The President’s Fiscal Year 2010 budget provides nearly $26.4 billion for the Department of Energy.  In accordance with the President’s priorities, the budget supports the Office of Electricity Delivery and Energy Reliability in modernizing the electricity grid, and increases support for the Office of Science as a step towards doubling federal investment in the basic sciences.  Several budget initiatives promote a clean energy agenda, including support for loan guarantees to help deploy innovative, clean technologies; advancement of Carbon Capture Storage (CSS) technology; and other efforts to develop and deploy an array of energy alternatives.  Addressing both environmental and safety concerns, the budget increases efforts to secure, manage, and dispose of nuclear material and invests in technology to detect and deter nuclear smuggling and the development of weapons of mass destruction programs.


  • Invests in cutting-edge innovation.  The budget substantially increases funding for innovation and technology initiatives, on path to meet the President’s goal to double the federal investment in science. The President’s plan increases funding for improving our understanding of climate science and continues the United States' commitment to international energy and science projects.  The budget also expands graduate fellowship programs that will train students in critical energy-related fields.

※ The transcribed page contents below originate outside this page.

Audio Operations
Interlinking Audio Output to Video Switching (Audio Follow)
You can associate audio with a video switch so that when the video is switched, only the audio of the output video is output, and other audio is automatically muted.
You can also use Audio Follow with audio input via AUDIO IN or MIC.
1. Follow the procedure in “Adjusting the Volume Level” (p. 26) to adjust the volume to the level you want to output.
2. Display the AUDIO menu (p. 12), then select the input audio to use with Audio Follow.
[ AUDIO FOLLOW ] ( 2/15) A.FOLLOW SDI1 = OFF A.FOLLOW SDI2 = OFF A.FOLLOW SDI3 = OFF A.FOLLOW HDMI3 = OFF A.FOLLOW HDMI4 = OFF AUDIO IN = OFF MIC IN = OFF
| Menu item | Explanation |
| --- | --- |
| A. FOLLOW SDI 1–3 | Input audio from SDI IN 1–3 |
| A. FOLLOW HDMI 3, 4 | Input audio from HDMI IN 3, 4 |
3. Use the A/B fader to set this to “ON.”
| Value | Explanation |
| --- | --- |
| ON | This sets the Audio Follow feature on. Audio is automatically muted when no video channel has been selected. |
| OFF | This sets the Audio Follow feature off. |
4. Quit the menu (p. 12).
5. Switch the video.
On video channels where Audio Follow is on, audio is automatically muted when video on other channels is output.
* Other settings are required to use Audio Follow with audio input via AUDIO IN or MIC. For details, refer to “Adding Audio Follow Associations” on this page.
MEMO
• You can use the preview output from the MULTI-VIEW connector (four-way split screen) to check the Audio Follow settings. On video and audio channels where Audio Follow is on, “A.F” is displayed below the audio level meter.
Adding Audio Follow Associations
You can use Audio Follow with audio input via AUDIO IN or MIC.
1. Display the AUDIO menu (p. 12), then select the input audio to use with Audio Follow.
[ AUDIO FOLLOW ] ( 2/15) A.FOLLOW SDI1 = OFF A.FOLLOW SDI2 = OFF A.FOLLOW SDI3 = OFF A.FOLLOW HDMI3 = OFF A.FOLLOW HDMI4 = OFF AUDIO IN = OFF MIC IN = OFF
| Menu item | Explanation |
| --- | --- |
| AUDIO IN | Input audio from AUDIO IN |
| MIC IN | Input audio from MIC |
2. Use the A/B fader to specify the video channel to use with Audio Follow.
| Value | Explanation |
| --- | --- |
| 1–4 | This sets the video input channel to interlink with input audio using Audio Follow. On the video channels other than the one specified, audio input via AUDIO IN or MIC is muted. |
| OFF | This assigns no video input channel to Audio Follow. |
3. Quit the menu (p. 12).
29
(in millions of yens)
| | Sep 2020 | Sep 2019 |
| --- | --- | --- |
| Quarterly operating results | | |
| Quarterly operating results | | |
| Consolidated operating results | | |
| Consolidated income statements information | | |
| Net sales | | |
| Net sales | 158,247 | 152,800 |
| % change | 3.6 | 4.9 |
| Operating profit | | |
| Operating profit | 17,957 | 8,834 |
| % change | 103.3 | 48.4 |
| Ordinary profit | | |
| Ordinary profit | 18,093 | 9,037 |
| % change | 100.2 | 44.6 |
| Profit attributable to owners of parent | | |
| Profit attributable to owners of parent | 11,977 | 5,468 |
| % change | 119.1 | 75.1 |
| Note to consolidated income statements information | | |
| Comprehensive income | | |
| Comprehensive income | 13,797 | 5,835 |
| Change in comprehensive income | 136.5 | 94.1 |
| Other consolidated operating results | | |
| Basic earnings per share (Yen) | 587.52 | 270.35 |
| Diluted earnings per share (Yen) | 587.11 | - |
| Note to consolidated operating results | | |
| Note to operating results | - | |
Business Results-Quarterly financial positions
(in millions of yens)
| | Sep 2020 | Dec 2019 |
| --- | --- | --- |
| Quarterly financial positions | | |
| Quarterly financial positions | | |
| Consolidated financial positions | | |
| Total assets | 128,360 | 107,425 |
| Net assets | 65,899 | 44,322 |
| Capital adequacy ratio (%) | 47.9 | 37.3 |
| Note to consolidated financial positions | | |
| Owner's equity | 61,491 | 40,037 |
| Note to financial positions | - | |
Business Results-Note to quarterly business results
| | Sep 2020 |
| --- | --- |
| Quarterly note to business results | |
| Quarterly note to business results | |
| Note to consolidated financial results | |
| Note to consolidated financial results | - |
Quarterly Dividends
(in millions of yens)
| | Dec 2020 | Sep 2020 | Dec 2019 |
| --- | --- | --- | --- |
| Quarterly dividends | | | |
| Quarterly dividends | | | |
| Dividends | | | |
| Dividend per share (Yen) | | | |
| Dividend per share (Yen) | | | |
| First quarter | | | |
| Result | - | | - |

  • Invests in smart, energy-efficient, reliable electricity delivery infrastructures. The budget provides support for the Office of Electricity Delivery and Energy Reliability, as part of the President’s investment plan to modernize the nation’s electric grid.  The plan includes energy storage, cyber security, and investments in research, development and demonstration of smart grid technologies that will accelerate the transformation of the nation’s energy transmission and distribution system, enhance security and reliability of energy infrastructure, and facilitate recovery from disruptions to the energy supply.

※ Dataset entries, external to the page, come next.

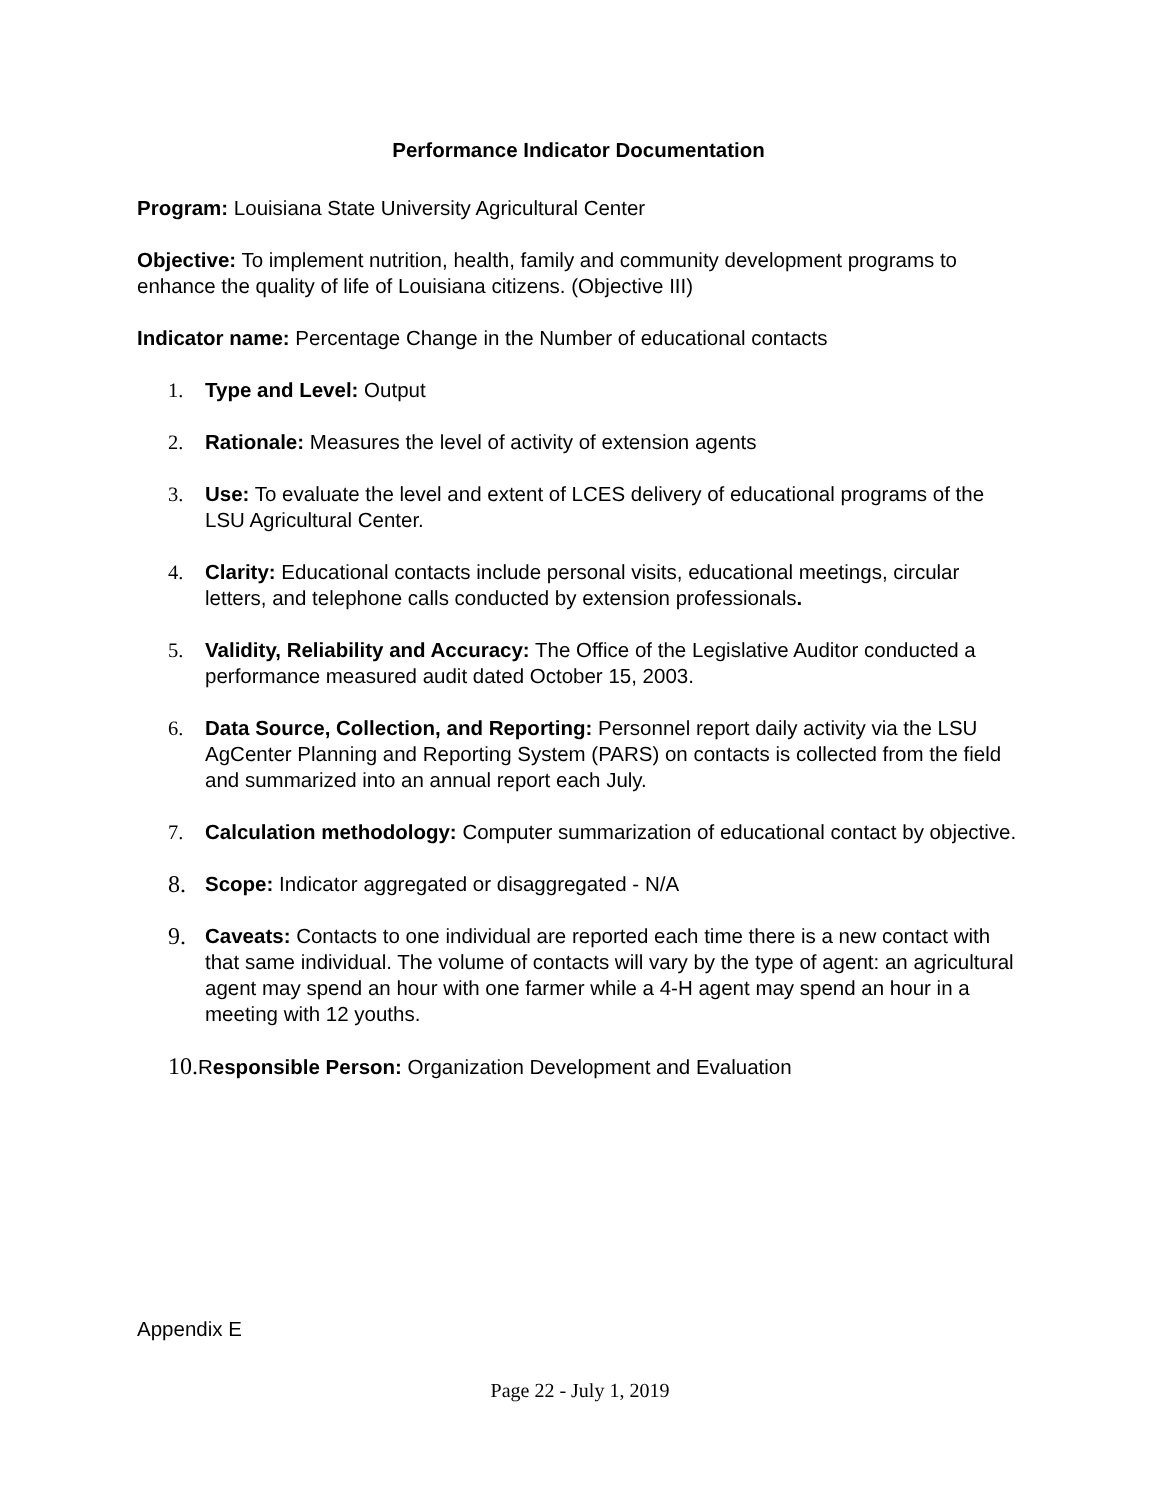Performance Indicator Documentation
Program: Louisiana State University Agricultural Center
Objective: To implement nutrition, health, family and community development programs to enhance the quality of life of Louisiana citizens. (Objective III)
Indicator name: Percentage Change in the Number of educational contacts
1. Type and Level: Output
2. Rationale: Measures the level of activity of extension agents
3. Use: To evaluate the level and extent of LCES delivery of educational programs of the LSU Agricultural Center.
4. Clarity: Educational contacts include personal visits, educational meetings, circular letters, and telephone calls conducted by extension professionals.
5. Validity, Reliability and Accuracy: The Office of the Legislative Auditor conducted a performance measured audit dated October 15, 2003.
6. Data Source, Collection, and Reporting: Personnel report daily activity via the LSU AgCenter Planning and Reporting System (PARS) on contacts is collected from the field and summarized into an annual report each July.
7. Calculation methodology: Computer summarization of educational contact by objective.
8. Scope: Indicator aggregated or disaggregated - N/A
9. Caveats: Contacts to one individual are reported each time there is a new contact with that same individual. The volume of contacts will vary by the type of agent: an agricultural agent may spend an hour with one farmer while a 4-H agent may spend an hour in a meeting with 12 youths.
10. Responsible Person: Organization Development and Evaluation
Appendix E
Page 22 - July 1, 2019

  • Encourages the early commercial use of new, innovative energy technologies that will reduce greenhouse gas emissions.  The budget supports loan guarantees for innovative energy technologies including renewable energy projects, transmission projects, and carbon capture and storage (CCS) projects that avoid, reduce, or sequester air pollutants and greenhouse gases while simultaneously creating green jobs and contributing to long-term economic growth and international competitiveness. 
  • Advances the development of low-carbon coal technologies.  The budget supports CCS technology and, along with the $3.4 billion provided in the Recovery Act for low-carbon emission power demonstrations, these funds will help allow the use of our extensive domestic coal resources while reducing the impacts on climate change.


  • Reduces proliferation risks and ensures the safety, security, and reliability of the nuclear weapons stockpile without nuclear testing.  The budget supports increased efforts to secure and dispose of nuclear material and invest in innovative science and technology to detect and deter nuclear smuggling and the development of weapons of mass destruction programs. The President’s plan ends development work on the Reliable Replacement Warhead, while continued work to improve the nuclear stockpile’s safety, security, and reliability is enhanced.
  • Focuses on the cleanup and management of radioactive waste and nuclear materials. The budget focuses on improved performance and accountability for the environmental legacy of the Nation's nuclear weapons program by addressing health and safety across the country.  The Yucca Mountain program will be scaled back to those costs necessary to answer inquiries from the Nuclear Regulatory Commission, while the Administration devises a new strategy toward nuclear waste disposal.